(EXCERPTED PASSAGE begins)
When Prime minister Narendra Modi took the bulk of Indian cash out of circulation, he caused great hardship for many Indians, while a disruption-loving tech elite and political establishment asked for optimism and patience. In an earlier piece I have provided some indications for US involvement in that scheme. In this piece, I am adding some more, including earlier, evidence, summarize the evidence and ask if this evidence is reasonably compatible with the interpretation that the initiative was really Modi’s.

There is no firm proof or admission, as yet, that the decision has been taken at the behest of foreign institutions. In a report of news agency Reuters from December named “Who knew?”, unnamed Indian official sources want to make us believe that only the prime minister himself and a handful of people, knew of the plans. The Reuters-report names only one of the supposedly five who knew, a high-ranking official of the finance ministry. Tellingly, there is not a single mention of any foreign involvement, despite a formal co-operation of the finance ministry with USAID, aimed at pushing back cash in favor of digital payments.

There is plenty of evidence that US government entities, foundations and other institutions were intensely involved. We briefly summarize the evidence presented already in an earlier piece, bring it together with some more evidence, and then ask, if this evidence is reasonably compatible with the interpretation that the Indian government made its own demonetization plan, and either did it alone or –  somewhat more plausibly – enlisted all the help and advice it could get, including from abroad. This is an interpretation that some readers of my earlier piece have brought forward. In the following concise list of evidence, items 3,6 and 7 have been discussed more extensively in my earlier piece, 1,2,4 and 5 are new.
(EXCERPTED PASSAGE ends)
TASK REQUIREMENTS>
- a) Answer these from the demonetization piece, one line each:
(i) What is the December Reuters report called?
(ii) Whom does that report name among the supposed five who knew?
(iii) Which items in the list of evidence are new?
- b) Decide whether each statement agrees with the demonetization piece. Answer yes or no and quote the words that decide it.
(i) The Reuters report mentions foreign involvement.
(ii) The finance ministry formally cooperated with USAID.
(iii) There is firm proof that foreign institutions prompted the decision.
- c) Write the next part of the demonetization piece, starting after its last sentence.
(ENTRIES PROVIDED begins)
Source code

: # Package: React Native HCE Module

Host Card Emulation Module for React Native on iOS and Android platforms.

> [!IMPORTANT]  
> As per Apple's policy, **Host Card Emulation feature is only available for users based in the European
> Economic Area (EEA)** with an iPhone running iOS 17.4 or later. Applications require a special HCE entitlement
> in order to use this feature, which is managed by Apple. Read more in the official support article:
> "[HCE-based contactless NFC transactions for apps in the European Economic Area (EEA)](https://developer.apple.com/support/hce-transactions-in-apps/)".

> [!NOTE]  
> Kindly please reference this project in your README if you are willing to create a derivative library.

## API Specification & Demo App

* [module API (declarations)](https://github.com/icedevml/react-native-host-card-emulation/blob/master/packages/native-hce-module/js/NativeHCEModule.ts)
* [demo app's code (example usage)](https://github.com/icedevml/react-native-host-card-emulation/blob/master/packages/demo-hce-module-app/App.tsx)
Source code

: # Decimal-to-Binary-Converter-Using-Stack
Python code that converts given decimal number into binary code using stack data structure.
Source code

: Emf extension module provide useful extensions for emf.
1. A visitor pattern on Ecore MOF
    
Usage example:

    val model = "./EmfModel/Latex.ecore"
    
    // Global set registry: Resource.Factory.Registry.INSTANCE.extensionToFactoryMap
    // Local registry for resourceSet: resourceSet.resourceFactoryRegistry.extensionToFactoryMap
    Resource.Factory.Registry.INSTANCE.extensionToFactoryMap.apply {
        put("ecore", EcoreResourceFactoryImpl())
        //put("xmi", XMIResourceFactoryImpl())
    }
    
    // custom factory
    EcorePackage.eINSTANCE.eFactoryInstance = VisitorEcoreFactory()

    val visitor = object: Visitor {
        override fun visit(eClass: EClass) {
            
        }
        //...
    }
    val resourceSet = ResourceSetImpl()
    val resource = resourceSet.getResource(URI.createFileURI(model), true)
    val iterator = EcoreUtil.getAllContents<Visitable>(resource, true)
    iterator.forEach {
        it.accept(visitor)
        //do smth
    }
(ENTRIES PROVIDED ends)
TASK ANSWERS>
- a)
(i) "Who knew?"
(ii) A high-ranking official of the finance ministry.
(iii) Items 1, 2, 4 and 5.

- b)
(i) No: "there is not a single mention of any foreign involvement"
(ii) Yes: "a formal co-operation of the finance ministry with USAID, aimed at pushing back cash in favor of digital payments"
(iii) No: "There is no firm proof or admission, as yet, that the decision has been taken at the behest of foreign institutions."

- c)
To fully understand the following, it is important to be aware of the Better Than Cash Alliance (BTCA), formed in 2012 to push back the use of cash globally. Founding members are US-institutions who stand to gain most. Those are notably the Bill and Melinda Gates Foundation (Microsoft), Visa, Mastercard, Citigroup and Omidyar Network (eBay). Funding members are also the notorious Ford Foundation and the US government’s development agency USAID. Do keep in mind the acronym BTCA, as it will show up a lot in brackets to flag its members, as their role in Indian demonetisation is described.

  1. In 2013, the year after BTCA was founded, Raghuram Rajan, former Chief Economist of the International Monetary Fund (IMF) in Washington, took over the post of Governor of the Reserve Bank of Inida (RBI), coming directly from the University of Chicago. One of his first decisions was to set up the “Committee on Comprehensive Financial Services for Small Businesses and Low Income Households”. He put Nachiket Mor in charge of it, a banker an board-member of the RBI. In March 2016 the Gates Foundation (BTCA) made Mor head of its India country office. A reward?
  2. Somewhat counterintuitively, the Mor Commission that was to foster financial inclusion of the poor and of rural areas, was heavily dominated by big finance and law firms, with a strong US-bias. Members included former Citigroup-CEO (BTCA) Vikram Pandit and Bundu Ananth, President of IFMR Trust. IFMR is an Indian Research Institute, which has many US-Institutions as funders, including Chicago University, USAID (BTCA), Gates Foundation (BFCA), Ford foundation (BTCA), Citi (BTCA). IFMR is a member of the “Alliance for financial inclusion”, which is financed by the Gates-Foundation (BTCA). A further member of the Mor Committee was a representative of the National Payments Corporation of India the umbrella organization of payment service providers, which aims to move India to a cashless society. Another member was credit Rating Agency CRISIL, majority-owned by the US Rating-giant Standard & Poor’s.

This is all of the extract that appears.